How does the shift towards a domestic demand
The 2023 Chinese Central Economic Work Conference (CEWC) recently concluded, highlighting a stability-focused pathway for the nation’s 2024 economy.
Key directives include shifting from export-led to domestic demand-led growth, enhancing high-quality production, striving for tech self-reliance while cooperating with trade partners, and maintaining financial discipline.
While echoing previous goals, this agenda emphasises the need for structural reforms, necessitating a departure from entrenched Chinese.
China prioritises “high-quality” economic growth focused on addressing the imbalance between development and people’s increasing demands for a better life.
This shift emphasises domestic demand, specialised self-reliance, and sectors like high-tech and sustainable manufacturing.
Agriculture receives attention for its contribution to GDP and growth, aligning with goals of rural revitalisation and food security, supported by the establishment of “agriculture innovation centers.”
Self-reliance in core technologies has continued to be a repeated and explicit goal for the revival
of the Chinese economy in the backdrop of intensifying tech-related export controls placed by the U.S. and its issue-based and treaty-based allies against China.
Although, the language of the CEWC readout has changed from “self-improvement” in high-technology in 2022 to “strength” in 2023.
China maintains a “prudent monetary policy” and a “proactive fiscal policy,” focusing on financial stability.
The latter was also reiterated at the Central Financial Work Conference that took place just a month ago and has now become part of the implementational mandate of the newly
established Central Finance Commission. Under ‘proactive fiscal policy’, in the past year, China has mobilised tools such as tax rebates for medium and small enterprises, as well as interest rate discounts for local governments.

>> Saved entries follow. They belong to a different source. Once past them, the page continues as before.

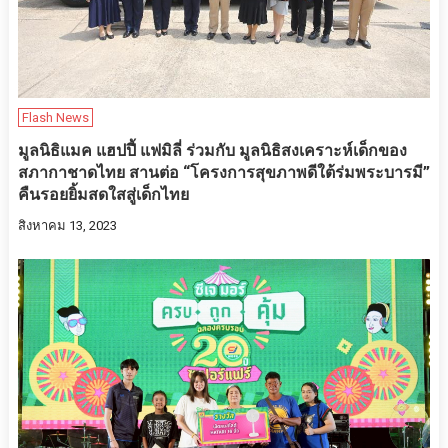
Flash News
มูลนิธิแมค แฮปปี้ แฟมิลี่ ร่วมกับ มูลนิธิสงเคราะห์เด็กของ
สภากาชาดไทย สานต่อ “โครงการสุขภาพดีใต้ร่มพระบารมี”
คืนรอยยิ้มสดใสสู่เด็กไทย
สิงหาคม 13, 2023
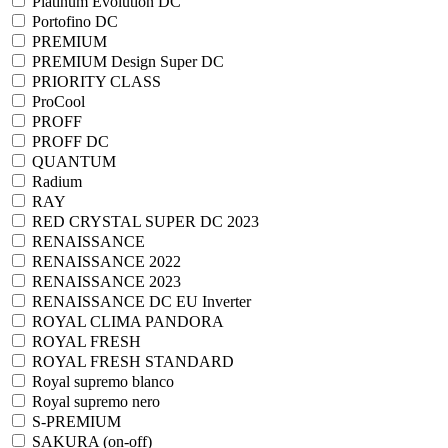
Platinum Evolution DC
Portofino DC
PREMIUM
PREMIUM Design Super DC
PRIORITY CLASS
ProCool
PROFF
PROFF DC
QUANTUM
Radium
RAY
RED CRYSTAL SUPER DC 2023
RENAISSANCE
RENAISSANCE 2022
RENAISSANCE 2023
RENAISSANCE DC EU Inverter
ROYAL CLIMA PANDORA
ROYAL FRESH
ROYAL FRESH STANDARD
Royal supremo blanco
Royal supremo nero
S-PREMIUM
SAKURA (on-off)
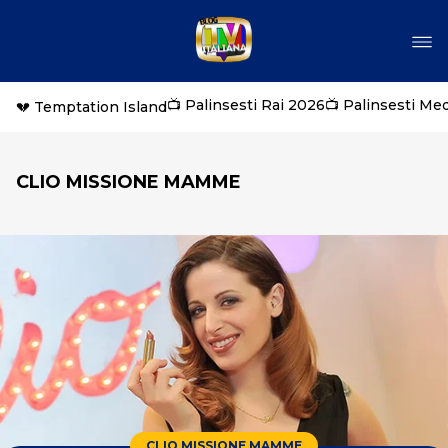
📺 Palinsesti Rai 2026
📺 Palinsesti Me
💔 Temptation Island
CLIO MISSIONE MAMME
CLIO MISSIONE MAMME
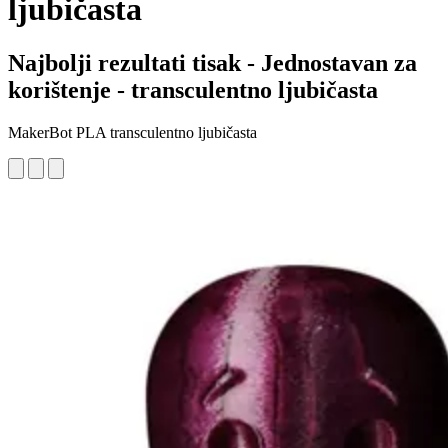
ljubičasta
Najbolji rezultati tisak - Jednostavan za
korištenje - transculentno ljubičasta
MakerBot PLA transculentno ljubičasta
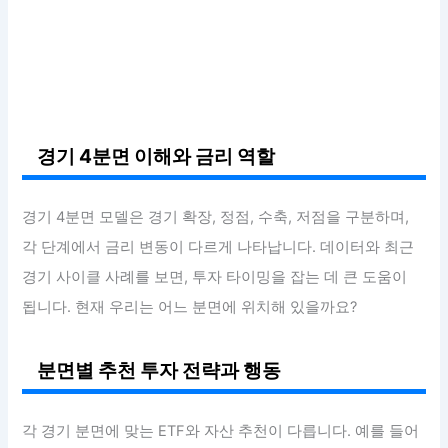
경기 4분면 이해와 금리 역할
경기 4분면 모델은 경기 확장, 정점, 수축, 저점을 구분하며,
각 단계에서 금리 변동이 다르게 나타납니다. 데이터와 최근
경기 사이클 사례를 보면, 투자 타이밍을 잡는 데 큰 도움이
됩니다. 현재 우리는 어느 분면에 위치해 있을까요?
분면별 추천 투자 전략과 행동
각 경기 분면에 맞는 ETF와 자산 추천이 다릅니다. 예를 들어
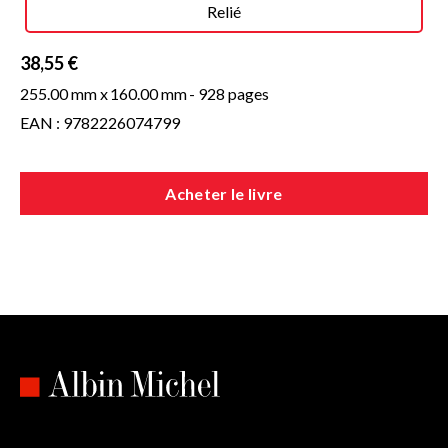
Relié
38,55 €
255.00 mm x
160.00 mm
- 928 pages
EAN : 9782226074799
Acheter le livre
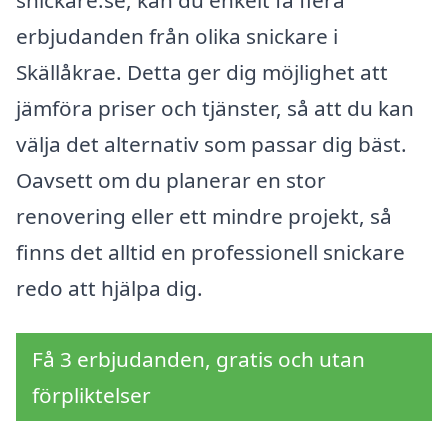
erbjudanden från olika snickare i
Skällåkrae. Detta ger dig möjlighet att
jämföra priser och tjänster, så att du kan
välja det alternativ som passar dig bäst.
Oavsett om du planerar en stor
renovering eller ett mindre projekt, så
finns det alltid en professionell snickare
redo att hjälpa dig.
Få 3 erbjudanden, gratis och utan
förpliktelser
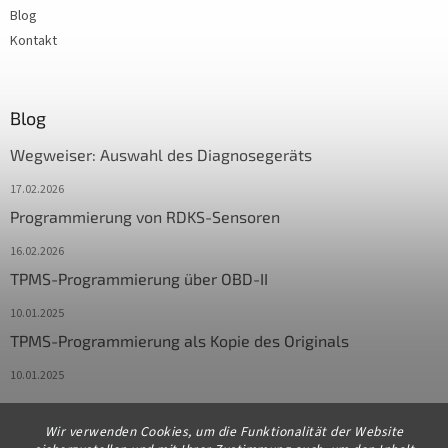
Blog
Kontakt
Blog
Wegweiser: Auswahl des Diagnosegeräts
17.02.2026
Programmierung von RDKS-Sensoren
16.02.2026
TPMS-Programmierung über OBD-II
10.01.2025
TPMS-Programmierung als Kopie des Originals
10.01.2025
Wir verwenden Cookies, um die Funktionalität der Website
Kontakt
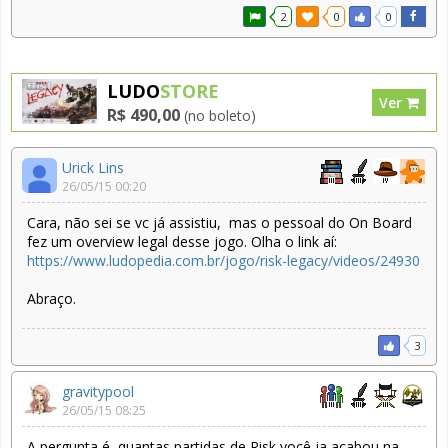
2
0
0
LUDO
STORE
Ver
R$ 490,00
(no boleto)
Urick Lins
26/05/15 00:20
Cara, não sei se vc já assistiu, mas o pessoal do On Board
fez um overview legal desse jogo. Olha o link aí:
https://www.ludopedia.com.br/jogo/risk-legacy/videos/24930
Abraço.
3
gravitypool
26/05/15 08:25
A pergunta é, quantas partidas de Risk você ja acabou na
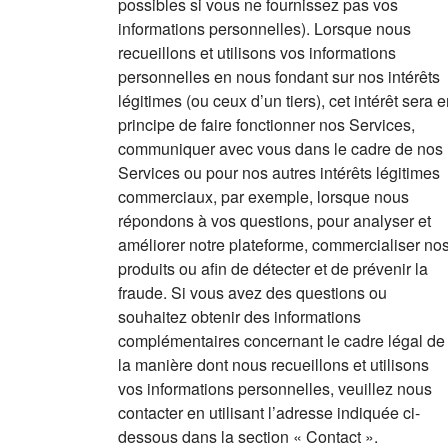
possibles si vous ne fournissez pas vos
informations personnelles). Lorsque nous
recueillons et utilisons vos informations
personnelles en nous fondant sur nos intérêts
légitimes (ou ceux d’un tiers), cet intérêt sera 
principe de faire fonctionner nos Services,
communiquer avec vous dans le cadre de nos
Services ou pour nos autres intérêts légitimes
commerciaux, par exemple, lorsque nous
répondons à vos questions, pour analyser et
améliorer notre plateforme, commercialiser no
produits ou afin de détecter et de prévenir la
fraude. Si vous avez des questions ou
souhaitez obtenir des informations
complémentaires concernant le cadre légal de
la manière dont nous recueillons et utilisons
vos informations personnelles, veuillez nous
contacter en utilisant l’adresse indiquée ci-
dessous dans la section « Contact ».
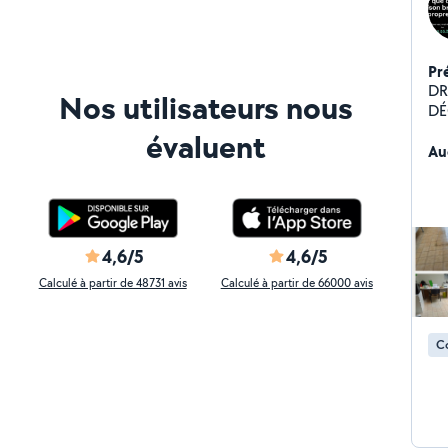
Pr
DRAGUI
Nos utilisateurs nous
DÉCAPI
de maisons :
évaluent
qu'on in
Au
Remi
chantier Locaux pr
parties 
PRO
Matérie
4,6/5
4,6/5
passage Les place
Calculé à partir de 48731 avis
Calculé à partir de 66000 avis
vou
En
Co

This is to enable them to alleviate some of the debt stress and continue to invest either in keeping employees on a regular payroll or in the unhindered development of infrastructure.

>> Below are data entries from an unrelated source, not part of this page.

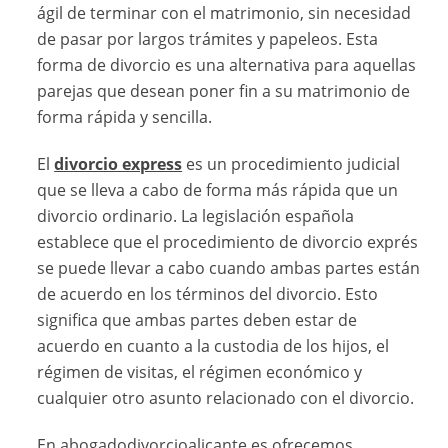
ágil de terminar con el matrimonio, sin necesidad
de pasar por largos trámites y papeleos. Esta
forma de divorcio es una alternativa para aquellas
parejas que desean poner fin a su matrimonio de
forma rápida y sencilla.
El
divorcio express
es un procedimiento judicial
que se lleva a cabo de forma más rápida que un
divorcio ordinario. La legislación española
establece que el procedimiento de divorcio exprés
se puede llevar a cabo cuando ambas partes están
de acuerdo en los términos del divorcio. Esto
significa que ambas partes deben estar de
acuerdo en cuanto a la custodia de los hijos, el
régimen de visitas, el régimen económico y
cualquier otro asunto relacionado con el divorcio.
En abogadodivorcioalicante.es ofrecemos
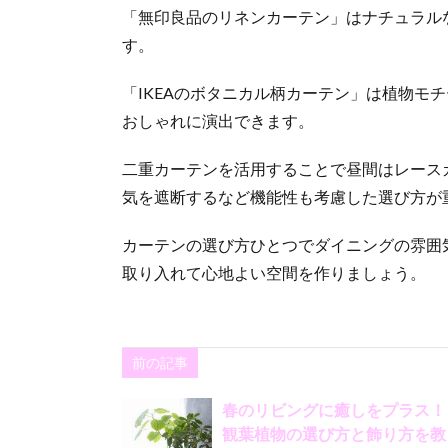
「無印良品のリネンカーテン」はナチュラル
す。
「IKEAのボタニカル柄カーテン」は植物モ
おしゃれに演出できます。
二重カーテンを活用することで昼間はレース
気を遮断するなど機能性も考慮した選び方が
カーテンの選び方ひとつでダイニングの雰囲
取り入れて心地よい空間を作りましょう。
前の記事
春のリビングに癒しをプラス！
観葉植物の選び方と飾り方を教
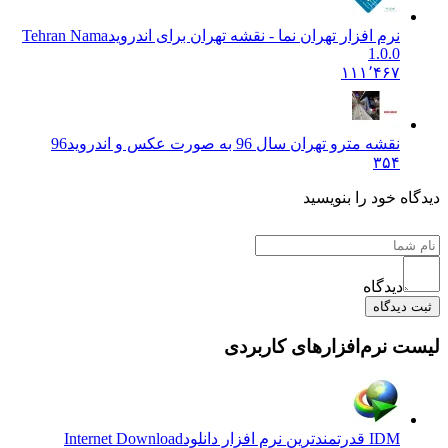
نرم افزار تهران نما - نقشه تهران برای اندروید
Tehran Nama
1.0.0
۱۱۱٬۴۶۷
نقشه مترو تهران سال 96 به صورت عکس و اندروید
96
۳۵۴
دیدگاه خود را بنویسید
دیدگاه
ثبت دیدگاه
لیست نرم‌افزارهای کاربردی
IDM قدرتمندترین نرم افزار دانلود
Internet Download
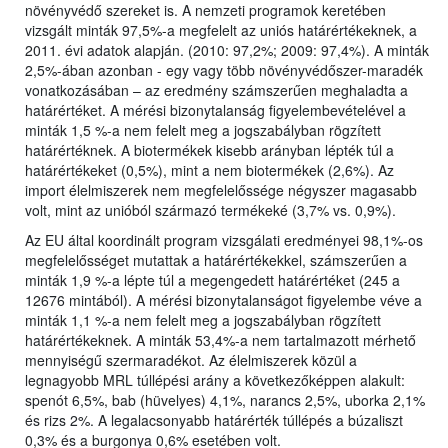
növényvédő szereket is. A nemzeti programok keretében
vizsgált minták 97,5%-a megfelelt az uniós határértékeknek, a
2011. évi adatok alapján. (2010: 97,2%; 2009: 97,4%). A minták
2,5%-ában azonban - egy vagy több növényvédőszer-maradék
vonatkozásában – az eredmény számszerűen meghaladta a
határértéket. A mérési bizonytalanság figyelembevételével a
minták 1,5 %-a nem felelt meg a jogszabályban rögzített
határértéknek. A biotermékek kisebb arányban lépték túl a
határértékeket (0,5%), mint a nem biotermékek (2,6%). Az
import élelmiszerek nem megfelelőssége négyszer magasabb
volt, mint az unióból származó termékeké (3,7% vs. 0,9%).
Az EU által koordinált program vizsgálati eredményei 98,1%-os
megfelelősséget mutattak a határértékekkel, számszerűen a
minták 1,9 %-a lépte túl a megengedett határértéket (245 a
12676 mintából). A mérési bizonytalanságot figyelembe véve a
minták 1,1 %-a nem felelt meg a jogszabályban rögzített
határértékeknek. A minták 53,4%-a nem tartalmazott mérhető
mennyiségű szermaradékot. Az élelmiszerek közül a
legnagyobb MRL túllépési arány a következőképpen alakult:
spenót 6,5%, bab (hüvelyes) 4,1%, narancs 2,5%, uborka 2,1%
és rizs 2%. A legalacsonyabb határérték túllépés a búzaliszt
0,3% és a burgonya 0,6% esetében volt.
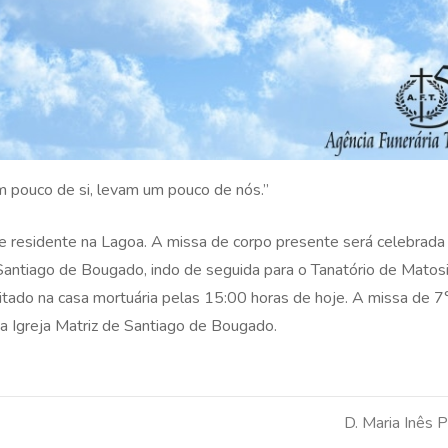
 pouco de si, levam um pouco de nós.”
a e residente na Lagoa. A missa de corpo presente será celebrad
 Santiago de Bougado, indo de seguida para o Tanatório de Mato
tado na casa mortuária pelas 15:00 horas de hoje. A missa de 7°
a Igreja Matriz de Santiago de Bougado.
D. Maria Inês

Fiscal tools like tax rebates and interest rate discounts aid small enterprises and local governments in managing debt and sustaining infrastructure development.

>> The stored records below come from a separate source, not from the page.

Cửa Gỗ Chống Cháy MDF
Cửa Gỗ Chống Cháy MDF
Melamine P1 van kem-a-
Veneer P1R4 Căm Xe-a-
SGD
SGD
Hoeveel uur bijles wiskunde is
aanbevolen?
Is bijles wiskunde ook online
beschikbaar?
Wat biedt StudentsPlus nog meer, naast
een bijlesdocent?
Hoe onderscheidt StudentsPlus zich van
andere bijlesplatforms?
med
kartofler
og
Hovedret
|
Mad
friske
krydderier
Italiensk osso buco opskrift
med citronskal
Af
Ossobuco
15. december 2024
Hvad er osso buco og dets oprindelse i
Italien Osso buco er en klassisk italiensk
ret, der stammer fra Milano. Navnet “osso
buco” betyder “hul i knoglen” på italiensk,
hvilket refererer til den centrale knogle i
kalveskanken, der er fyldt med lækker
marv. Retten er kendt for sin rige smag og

Efforts to ease local government debt include a special bond issuance for post-disaster recovery.
However, the local authorities are warned to embrace frugality and stricter financial discipline due to escalating debt burdens, reaching around $60 trillion.
The emphasis is on “fiscal sustainability” rather than bailouts.
Monetary policy aims for stabilised liquidity levels, avoiding infusion despite past promises of an economic boost.
How is China strategically addressing the challenges?
The first key area is dual circulation.
As global demand has continued to decline amidst heightened sentiments of protectionism and ‘de-risking’, the country is now looking inwards to boost domestic consumption and only allow for a complimentary relationship with international demand.
Chinese President Xi Jinping has referred to this as the “New Pattern of Development,” and is an ambitious structural reform for a country known as the world’s manufacturing hub.